Camulos continued to receive tourists at the ranch even after the Southern Pacific Railroad relocated its main line to the south through the Santa Susanna Pass in 1903. Two daily trains continued to make trips down the Santa Clara Valley in the 1920s until passenger service was discontinued in the 1940s. Throughout this period, Camulos continued as a scheduled stop. An article in Sunset Magazine for December 1925 indicated that Camulos was still welcoming visitors.

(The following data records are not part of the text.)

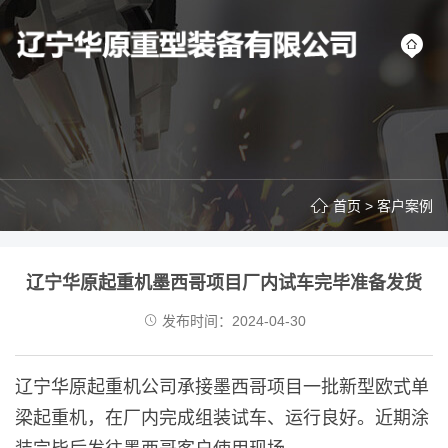
首页
>
客户案例
辽宁华原起重机墨西哥项目厂内试车完毕准备发货
发布时间：2024-04-30
辽宁华原起重机公司承接墨西哥项目一批新型欧式单
梁起重机，在厂内完成组装试车、运行良好。近期涂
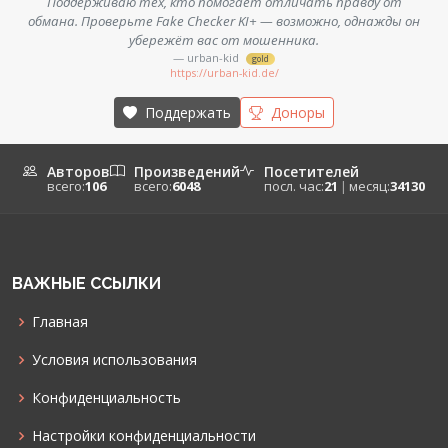
Поддерживаю тех, кто помогает отличать правду от
обмана. Проверьте Fake Checker KI+ — возможно, однажды он
убережёт вас от мошенника.
— urban-kid
gold
https://urban-kid.de/
Поддержать
Доноры
Авторов
Произведений
Посетителей
всего:
106
всего:
6048
посл. час:
21
|
месяц:
34130
ВАЖНЫЕ ССЫЛКИ
Главная
Условия использования
Конфиденциальность
Настройки конфиденциальности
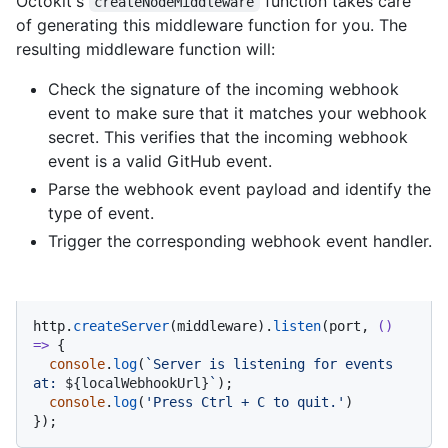
Octokit's
function takes care
createNodeMiddleware
of generating this middleware function for you. The
resulting middleware function will:
Check the signature of the incoming webhook
event to make sure that it matches your webhook
secret. This verifies that the incoming webhook
event is a valid GitHub event.
Parse the webhook event payload and identify the
type of event.
Trigger the corresponding webhook event handler.
http.
createServer
(middleware).
listen
(port, 
() 
=>
 {

console
.
log
(
`Server is listening for events 
at: 
${localWebhookUrl}
`
);

console
.
log
(
'Press Ctrl + C to quit.'
)

});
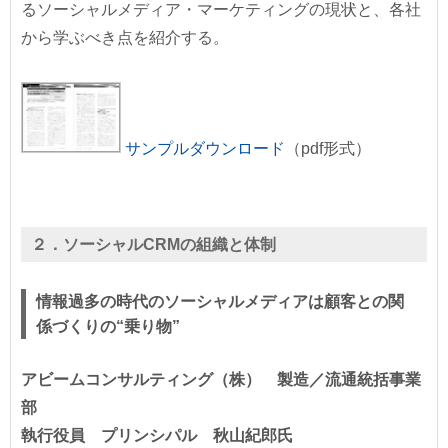
るソーシャルメディア・マーケティングの現状と、各社
から学ぶべき点を紹介する。
サンプルダウンロード
（pdf形式）
２．ソーシャルCRMの組織と体制
情報過多の時代のソーシャルメディアは顧客との関
係づくりの“乗り物”
アビームコンサルティング（株） 製造／流通統括事業
部
執行役員 プリンシパル 秋山紀郎氏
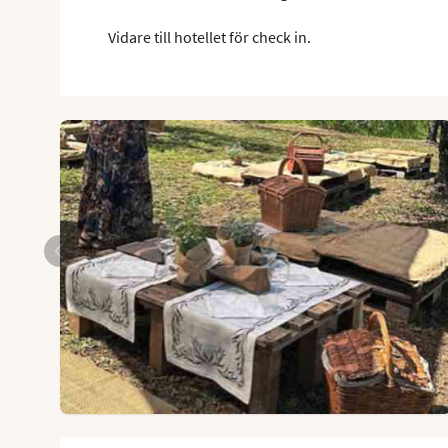
Vidare till hotellet för check in.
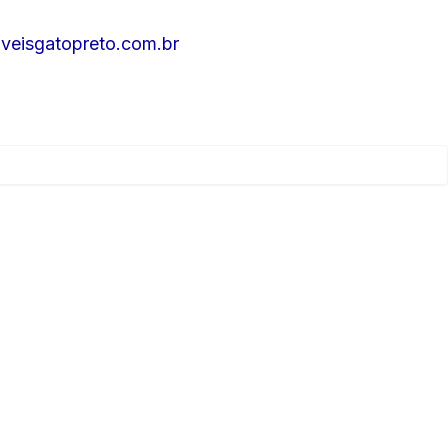
eisgatopreto.com.br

As one of the most widely recognized settings for Jackson’s novel Rancho Camulos became not only a tourist destination in and of itself, but was also emblematic of California’s colonial past in both reality and in fiction. It is a tribute to the power and influence of Jackson’s novel that her popular fiction achieved a capacity to fire the collective imagination of the American public to an extent that the more prosaic reality of colonial California might never have equaled. It was in large part this brand of fictionalization and romantic invention that induced Americans to move in vast numbers from east to west, with expectations of discovering the fabled land of Ramona.
By the time of American involvement in World War II, the anti-American sentiments expressed in Ramona combined with its dated sentimentalism ended its popularity with readers. Also a factor was the wartime attraction of newcomers to California motivated by jobs, not picturesque scenery. The Ramona myth played a central role in fashioning a regional identity for Southern California at a time when the West was trying to establish a historical and cultural legitimacy separate but comparable with the eastern part of the country.